El inglés conoce bien a Cristiano. Compartieron vestuario seis años en Old Trafford, vieron juntos el despegue del portugués hacia la élite absoluta. Precisamente por eso, dice, siente cierta compasión por Martínez.
Para Scholes, la versión ideal de Ronaldo a estas alturas no es la de titular indiscutible, sino la de revulsivo.
“Portugal no tiene un ‘9’ realmente sobresaliente, ¿verdad? Necesitas a alguien que corra”, apuntó.

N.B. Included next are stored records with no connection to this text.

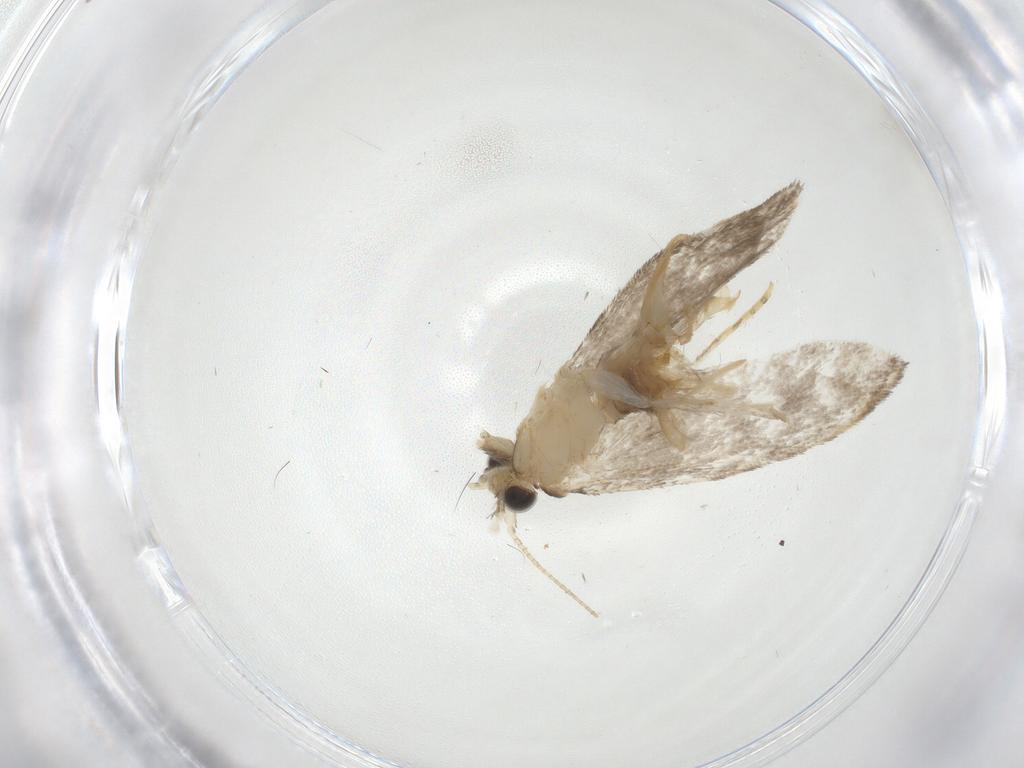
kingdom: Animalia
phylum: Arthropoda
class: Insecta
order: Lepidoptera
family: Tineidae
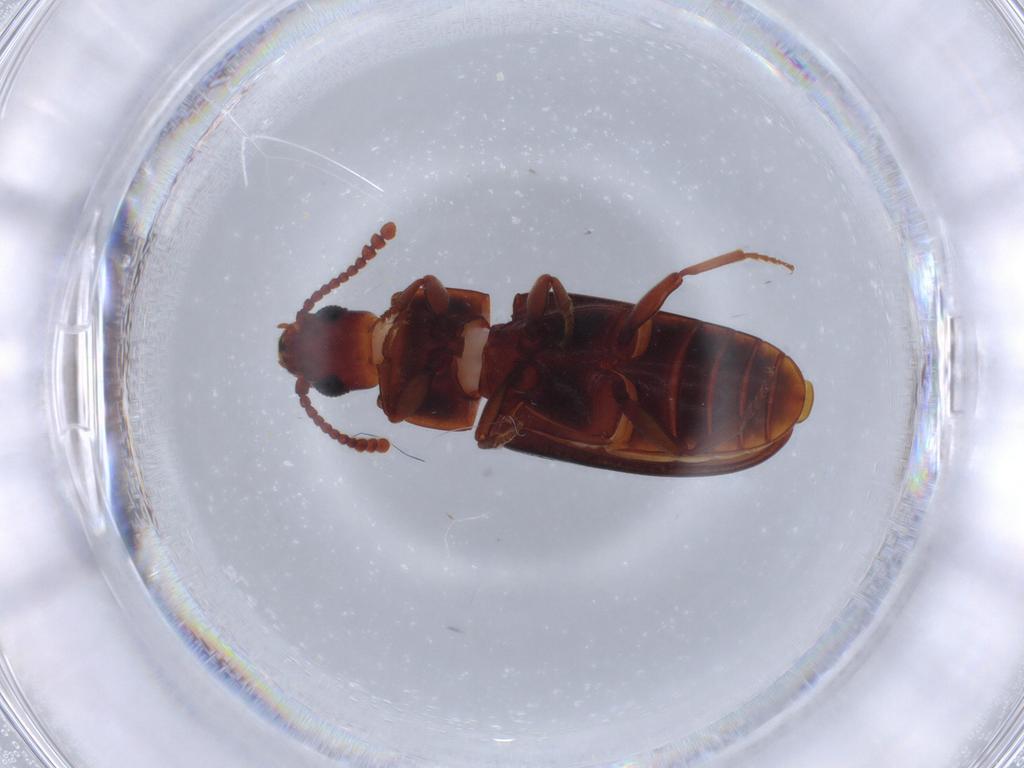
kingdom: Animalia
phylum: Arthropoda
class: Insecta
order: Coleoptera
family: Erotylidae
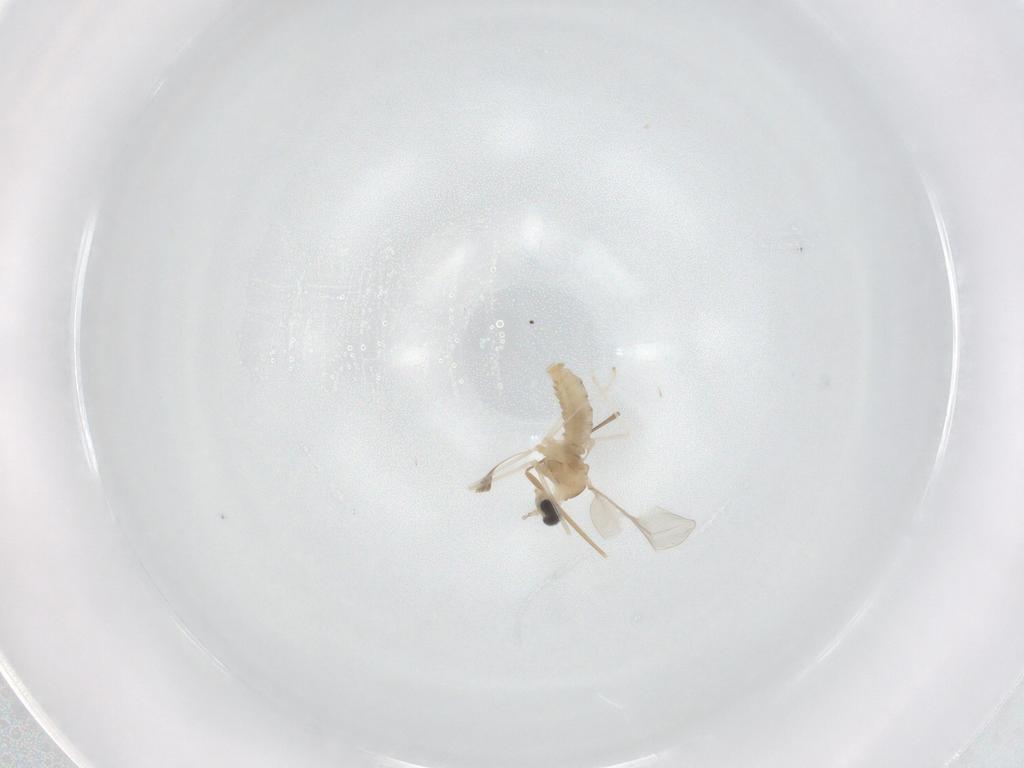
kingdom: Animalia
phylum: Arthropoda
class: Insecta
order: Diptera
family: Cecidomyiidae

Y remató: “Para mí, tiene que ser un jugador para los últimos 15 minutos. Que un delantero centro de 40 o 41 años juegue de inicio… no lo entiendo”.
El peso del nombre y la carga del vestuario
Scholes dibuja un escenario incómodo: un seleccionador atrapado entre el respeto a una leyenda y la exigencia competitiva. “Me da pena Martínez porque está intentando abrazar la situación y diciendo: ‘Tengo al mejor goleador del mundo’, pero en el fondo debe saber que eso está dañando a su equipo”.
El mensaje es duro, pero conecta con lo que se vio ante DR Congo: un equipo con talento, campeón reciente de la Nations League, candidato al título junto a Francia, España, Inglaterra y Argentina… y, al mismo tiempo, prisionero del peso de su propio mito.
La reflexión de Scholes no se queda solo en Cristiano. Pone como ejemplo a Luka Modric, que a sus 40 años sigue en la élite, pero desde una posición que también empieza a desafiar la lógica del tiempo. “Lo vimos con Croacia y Luka Modric anoche, con 40 años. Centrocampista central a los 40…”.
La edad no perdona, ni siquiera cuando el talento sigue ahí.
El orgullo herido de un goleador
Hay un detalle que Scholes no pasa por alto: el ego competitivo de Cristiano. El inglés está convencido de que el portugués no digiere bien ver cómo otros gigantes siguen firmando noches de locura.
“Cristiano estará furioso porque Lionel Messi hizo un ‘hat-trick’, Kylian Mbappé marcó dos… le estará matando por dentro”, aseguró.
Ahí, en ese orgullo, se ha construido la carrera de Ronaldo. En esa obsesión por no quedarse atrás, por competir con todos, siempre. Pero el calendario ya no se detiene para él. Y cada partido discreto reabre el debate.
Martínez, mientras tanto, camina por la cuerda floja: sostener el mito o soltarlo. Apostar por la historia o por las piernas frescas. En Houston eligió lo primero.
La pregunta, cada vez más insistente, es cuánto tiempo podrá seguir haciéndolo sin que el precio deportivo sea demasiado alto para Portugal.